Wednesday, 24 September 2008
Common Internet Standards Ignored
The internet works as a cohesive unit only because all makers of browsers and web sites adhere to certain commonly accepted standards of design and use. Microsoft consistently ignores these standards in favor of being proprietary. this means they would rather everyone be forced to use their software model than change their model to meet fast changes and increasing demand for cross platform and cross browser compatibility.
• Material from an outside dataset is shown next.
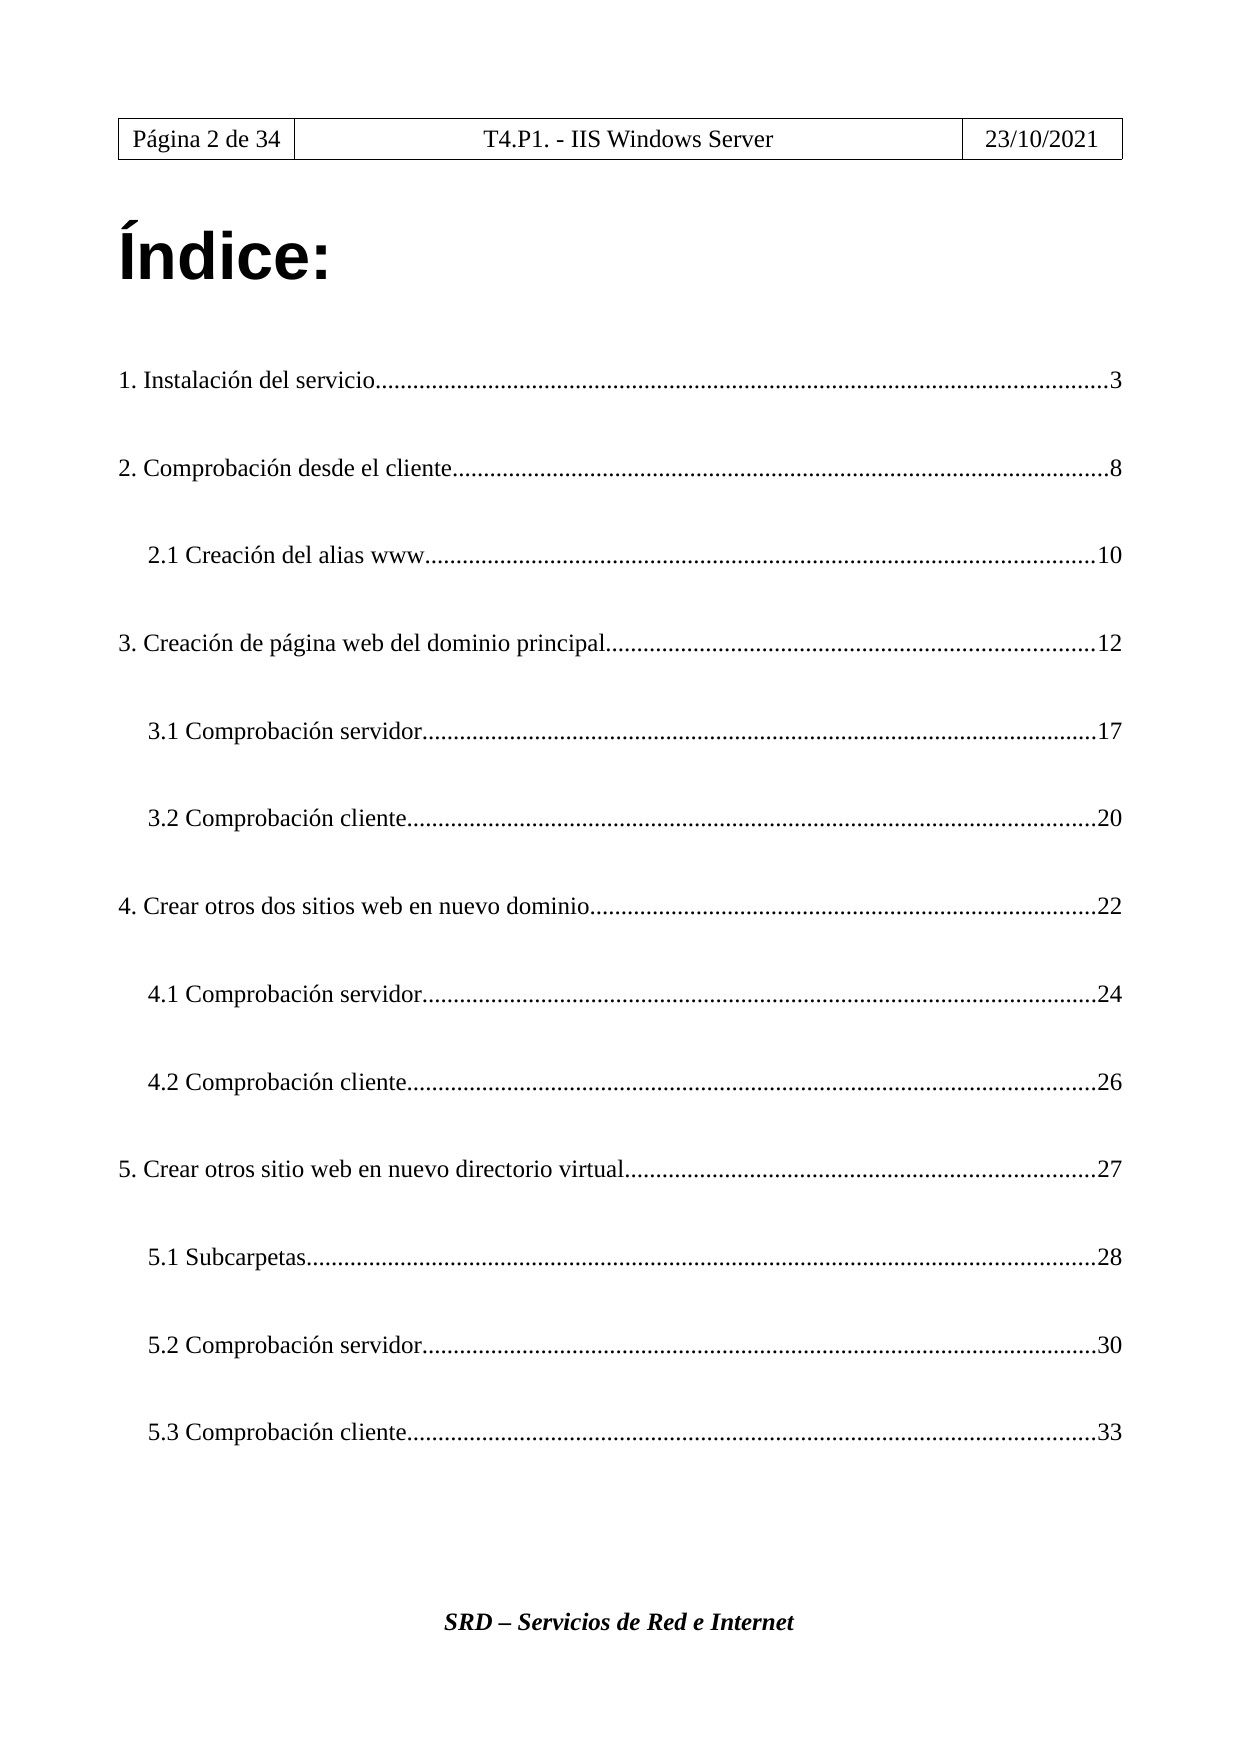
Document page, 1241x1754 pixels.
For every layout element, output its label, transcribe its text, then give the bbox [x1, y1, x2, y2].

This makes Internet Explorer the hardest browser to work with. If I design a web site and it isn't working in FireFox or Safari, for example, the tweak to fix the error is small, because they both accept the same standard of design and use. If it doesn't work in IE, forget it. The tweak to make it happen in IE is massive and time consuming. I already spent huge amounts of time designing the page and getting it to work in four common browsers, I don't want to spend additional days on end trying to make IE "see" it.
ActiveX Is The Devil
Safety is another huge issue with IE. Other browsers do not use or accept ActiveX and Active Scripting, two Microsoft applets that allow people to access your browser for various programs. These two programs allow someone else the possibility of controlling your computer, and open a huge barn door for viruses, adware, spy ware, malware and phishers to come strolling leisurely through.
Go ahead and use your virus software and your firewall - as long as you also use IE, you may as well give it up. You will continue to get malware on a regular basis, clogging your computer's arteries, causing slowdown and crashes and possibly putting your data at risk. Of course, any virus or malware can still get on the machine of someone using one of the other browsers. The main difference is that the users of other browsers more often have to actually open a file or interact with it in some way to allow it in with them, and IE lets malware in for you.
Does Not Accept Extensions and Add Ons
No software can accommodate the complete wishes of its user base. It's impossible. Other browsers, like FireFox and Safari, acknowledge this by allowing third party programmers to build extensions and add ons that handle the missing features, making every one happy. Internet Explorer demonstrates great hubris by not allowing their user base to create or add features that address issues with their software and its lack of compatibility with so many things.
I'm not the only one who thinks IE's hubris is damaging. There have been several suits filed in various places wanting IE to no longer be tied to Windows, and to be forced to be more compatible with web standards. The most recent of these is the Opera suit in the EU.
Ugly Web Spaces
Have you ever viewed a web page designed solely with IE in mind in another browser? They are hideous, non functional, clunky pages in every case, on every other browser. Safari does the best job of "fixing" the looks of an IE page, but it can't do much to fix the way they work (or don't). Thinking the web still has to be hard to use and ugly is just wrong. The moment you switch to any other browser, your mind will opened to a beautiful looking, easy to use, functioning web.
When you install IE, you allow it to overwrite your system DLL files. The files it installs are not 100% compatible in many cases, mainly because it not only refuses to be compatible with much of the web, but with its own operating system as well. This can lead to system slow down and crashes. Add in the malware issues mentioned above and you have a real morass on your hands.
Did you know that Microsoft Java is not the same as the Java everyone else uses? I would be willing to bet you didn't. I'd also be willing to bet you've experienced the frustration of going to page with Java applets on the recommendation of friends or colleagues who have been using it flawlessly in other browsers, only to find it doesn't work right for you.
this is just another example of IE refusing to comply with the standards everyone else uses. They want you to have to use Microsoft products and Windows, and they think shutting you off from most of the web's functionality will convince you that is necessary. It just isn't so. You can use FireFox and still use your Microsoft programs. Changing browsers won't blow up your computer - it will just open new doors to you online.
This makes no sense to the average web user, but Internet Explorer's continued incompatibility with Linux is an issue for a very tech savvy sector of the online market.
There are so many reasons not to use Internet Explorer I had some difficulty putting them into a list. In fact, there are so many I keep thinking I forgot a few. Did I? Let me know if I did.